Current draft projection for Alabama S Brian Branch

Alabama defensive backs are no strangers to Round 1 territory. Branch has a chance to end up there himself with a strong 2022 campaign. There are still a few things to clean up from a technical standpoint, but the natural talent and versatility that Branch boasts should put him in high demand.

He has enough size to work with, and he supplements that size with an extremely enticing athletic skill set. Branch is explosive, fluid, extremely twitchy, and fleet-footed in short ranges. He’s also exceedingly physical in both coverage and run support, possesses sure tackling ability, and has the skills and the play style to make a major impact in both phases.

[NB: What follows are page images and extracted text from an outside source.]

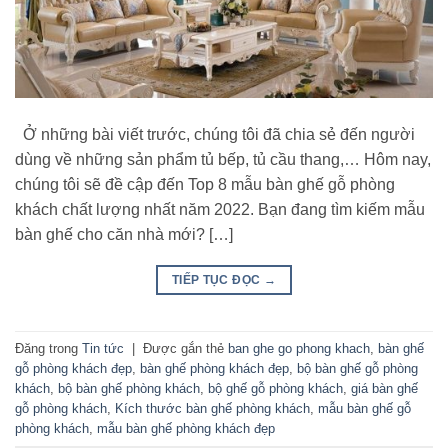
Ở những bài viết trước, chúng tôi đã chia sẻ đến người
dùng về những sản phẩm tủ bếp, tủ cầu thang,… Hôm nay,
chúng tôi sẽ đề cập đến Top 8 mẫu bàn ghế gỗ phòng
khách chất lượng nhất năm 2022. Bạn đang tìm kiếm mẫu
bàn ghế cho căn nhà mới? […]
TIẾP TỤC ĐỌC
→
Đăng trong
Tin tức
|
Được gắn thẻ
ban ghe go phong khach
,
bàn ghế
gỗ phòng khách đẹp
,
bàn ghế phòng khách đẹp
,
bộ bàn ghế gỗ phòng
khách
,
bộ bàn ghế phòng khách
,
bộ ghế gỗ phòng khách
,
giá bàn ghế
gỗ phòng khách
,
Kích thước bàn ghế phòng khách
,
mẫu bàn ghế gỗ
phòng khách
,
mẫu bàn ghế phòng khách đẹp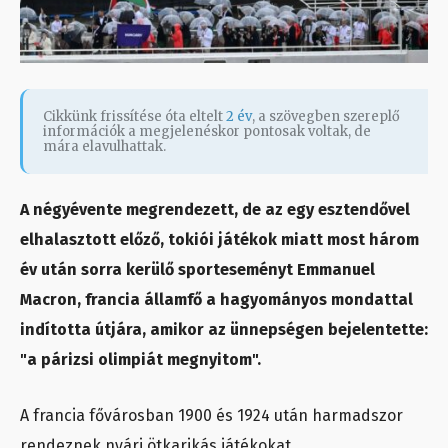
Cikkünk frissítése óta eltelt
2 év
, a szövegben szereplő
információk a megjelenéskor pontosak voltak, de
mára elavulhattak.
A négyévente megrendezett, de az egy esztendővel
elhalasztott előző, tokiói játékok miatt most három
év után sorra kerülő sporteseményt Emmanuel
Macron, francia államfő a hagyományos mondattal
indította útjára, amikor az ünnepségen bejelentette:
"a párizsi olimpiát megnyitom".
A francia fővárosban 1900 és 1924 után harmadszor
rendeznek nyári ötkarikás játékokat.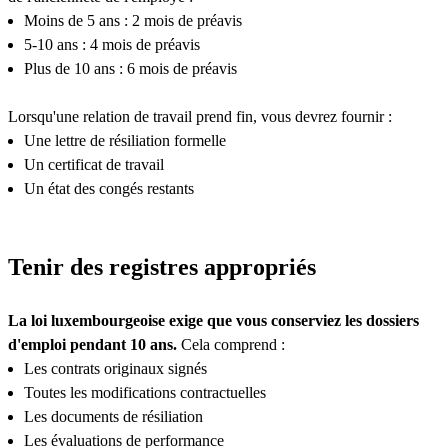
Moins de 5 ans : 2 mois de préavis
5-10 ans : 4 mois de préavis
Plus de 10 ans : 6 mois de préavis
Lorsqu'une relation de travail prend fin, vous devrez fournir :
Une lettre de résiliation formelle
Un certificat de travail
Un état des congés restants
Tenir des registres appropriés
La loi luxembourgeoise exige que vous conserviez les dossiers
d'emploi pendant 10 ans.
Cela comprend :
Les contrats originaux signés
Toutes les modifications contractuelles
Les documents de résiliation
Les évaluations de performance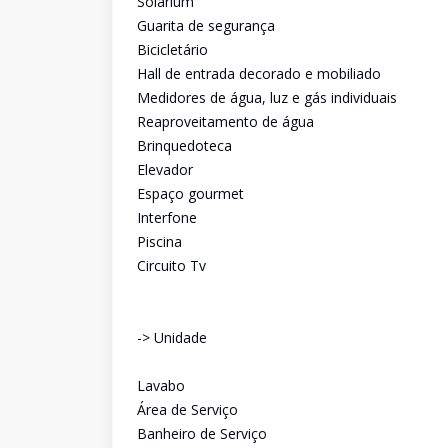
Solarium
Guarita de segurança
Bicicletário
Hall de entrada decorado e mobiliado
Medidores de água, luz e gás individuais
Reaproveitamento de água
Brinquedoteca
Elevador
Espaço gourmet
Interfone
Piscina
Circuito Tv
-> Unidade
Lavabo
Área de Serviço
Banheiro de Serviço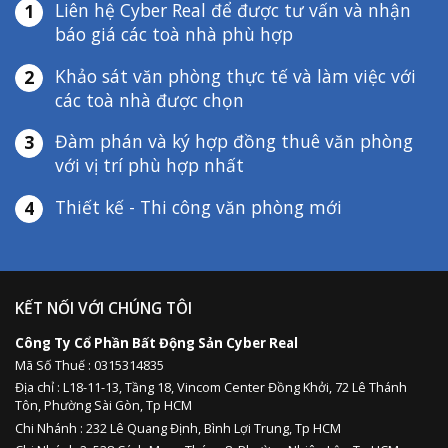
Liên hệ Cyber Real để được tư vấn và nhận
1
báo giá các toà nhà phù hợp
Khảo sát văn phòng thực tế và làm việc với
2
các toà nhà được chọn
Đàm phán và ký hợp đồng thuê văn phòng
3
với vị trí phù hợp nhất
Thiết kế - Thi công văn phòng mới
4
KẾT NỐI VỚI CHÚNG TÔI
Công Ty Cổ Phần Bất Động Sản Cyber Real
Mã Số Thuế : 0315314835
Địa chỉ :
L18-11-13,
Tầng 18, Vincom Center Đồng Khởi, 72 Lê Thánh
Tôn, Phường Sài Gòn, Tp HCM
Chi Nhánh : 232 Lê Quang Định,
Bình Lợi Trung,
Tp HCM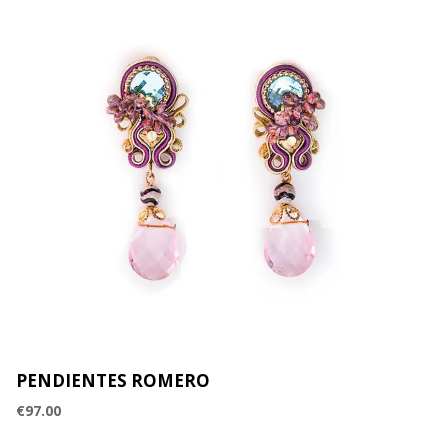
PENDIENTES ROMERO
€
97.00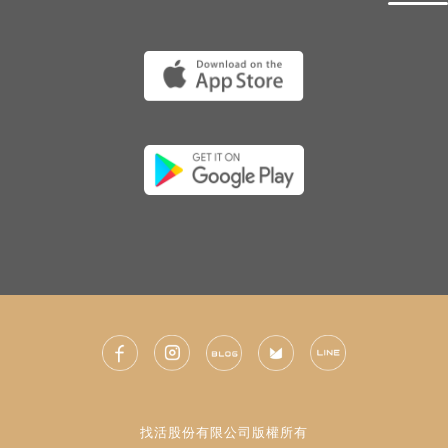
找活股份有限公司版權所有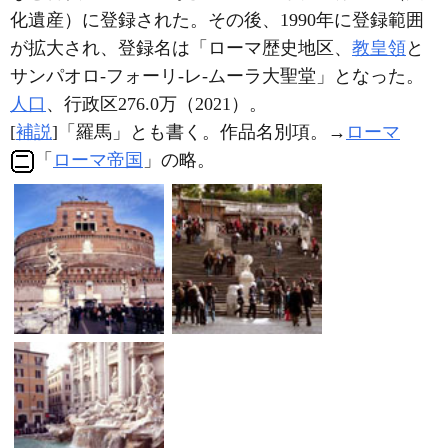
化遺産）に登録された。その後、1990年に登録範囲
が拡大され、登録名は「ローマ歴史地区、
教皇領
と
サンパオロ‐フォーリ‐レ‐ムーラ大聖堂」となった。
人口
、行政区276.0万（2021）。
[
補説
]「羅馬」とも書く。作品名別項。→
ローマ
「
ローマ帝国
」の略。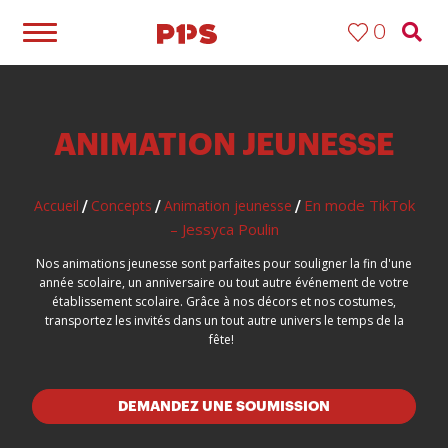
0
ANIMATION JEUNESSE
En mode TikTok
Accueil
Concepts
Animation jeunesse
/
/
/
– Jessyca Poulin
Nos animations jeunesse sont parfaites pour souligner la fin d'une
année scolaire, un anniversaire ou tout autre événement de votre
établissement scolaire. Grâce à nos décors et nos costumes,
transportez les invités dans un tout autre univers le temps de la
fête!
DEMANDEZ UNE SOUMISSION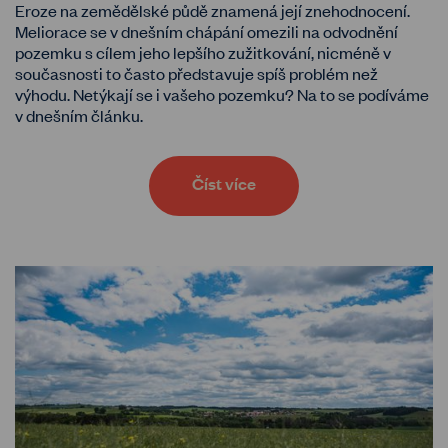
Eroze na zemědělské půdě znamená její znehodnocení.
Meliorace se v dnešním chápání omezili na odvodnění
pozemku s cílem jeho lepšího zužitkování, nicméně v
současnosti to často představuje spíš problém než
výhodu. Netýkají se i vašeho pozemku? Na to se podíváme
v dnešním článku.
Číst více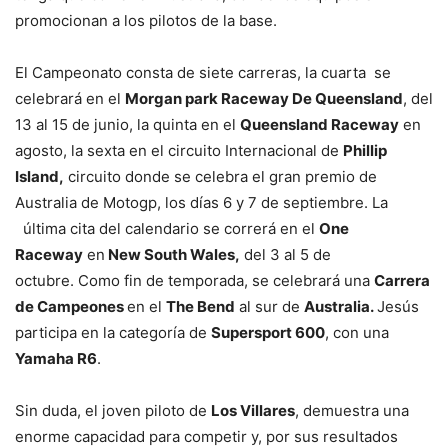
promocionan a los pilotos de la base.
El Campeonato consta de siete carreras, la cuarta se
celebrará en el
Morgan park Raceway De Queensland
, del
13 al 15 de junio, la quinta en el
Queensland
R
aceway
en
agosto, la sexta en el circuito Internacional de
Phillip
Island,
circuito donde se celebra el gran premio de
Australia de Motogp, los días 6 y 7 de septiembre. La
última cita del calendario se correrá en el
One
Raceway
en
New South Wales,
del 3 al 5 de
octubre. Como fin de temporada, se celebrará una
C
arrera
de Campeones
en el
The Bend
al sur de
Australia.
Jesús
participa en la categoría de
Supersport 600
, con una
Yamaha R6
.
Sin duda, el joven piloto de
Los Villares
, demuestra una
enorme capacidad para competir y, por sus resultados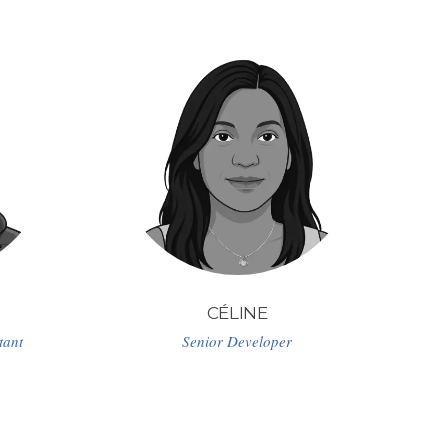
CÉLINE
tant
Senior Developer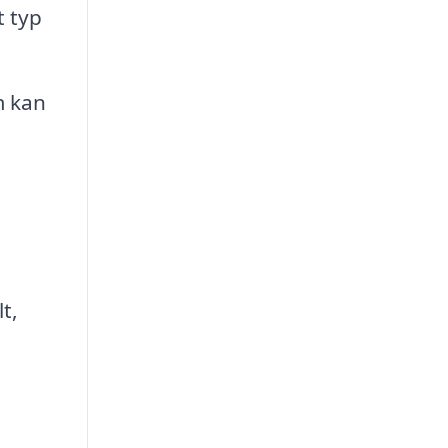
t typ
m kan
t,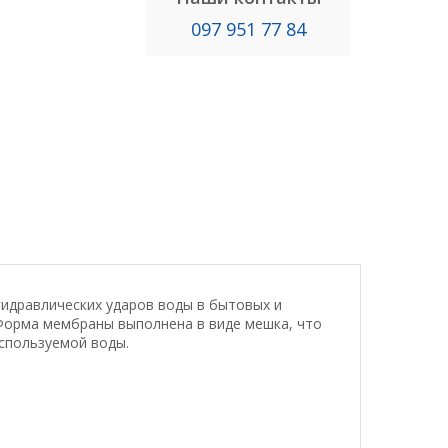
097 951 77 84
идравлических ударов воды в бытовых и
Форма мембраны выполнена в виде мешка, что
используемой воды.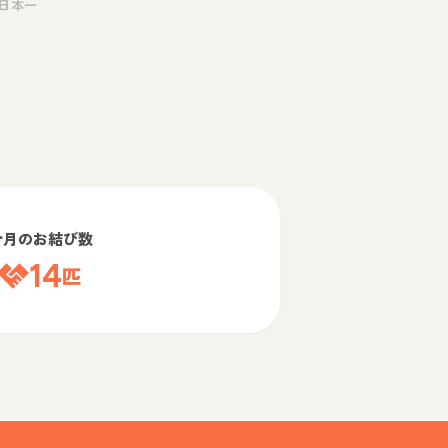
日本一
今月のお結び数
14
匹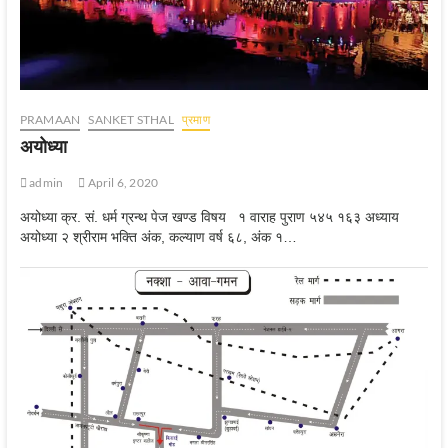
PRAMAAN
SANKET STHAL
प्रमाण
अयोध्‍या
admin
April 6, 2020
अयोध्या क्र. सं. धर्म ग्रन्थ पेज खण्ड विषय १ वाराह पुराण ५४५ १६३ अध्याय
अयोध्या २ श्रीराम भक्ति अंक, कल्याण वर्ष ६८, अंक १…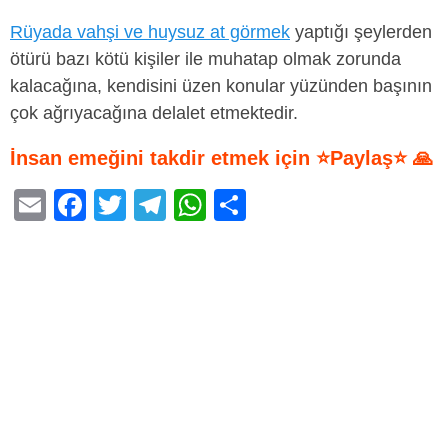
Rüyada vahşi ve huysuz at görmek
yaptığı şeylerden
ötürü bazı kötü kişiler ile muhatap olmak zorunda
kalacağına, kendisini üzen konular yüzünden başının
çok ağrıyacağına delalet etmektedir.
İnsan emeğini takdir etmek için ⭐Paylaş⭐ 🙏
E
F
T
T
W
S
m
a
wi
el
h
h
ail
c
tt
e
at
ar
e
er
gr
s
e
b
a
A
o
m
p
o
p
k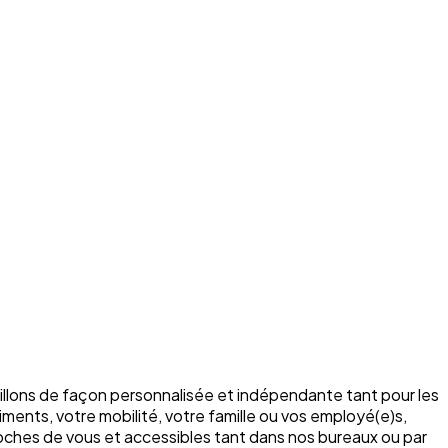
illons de façon personnalisée et indépendante tant pour les
ments, votre mobilité, votre famille ou vos employé(e)s,
roches de vous et accessibles tant dans nos bureaux ou par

If he’s going to carry over his primary slot role to the NFL, Branch will need to become more composed and efficient with his technique in space. He’ll also need to maintain discipline in off-man coverage on a more consistent basis. That said, Branch has the athletic profile to match receivers in the slot, and he brings excellent reaction quickness and closing burst in zone coverage.

As a versatile defensive back with slot and two-high capabilities, Branch provides a great deal of appeal for defenses in need of a universal utility player on the back end. He’s undoubtedly an early-round prospect, with mid-to-late Round 1 upside at his max projection.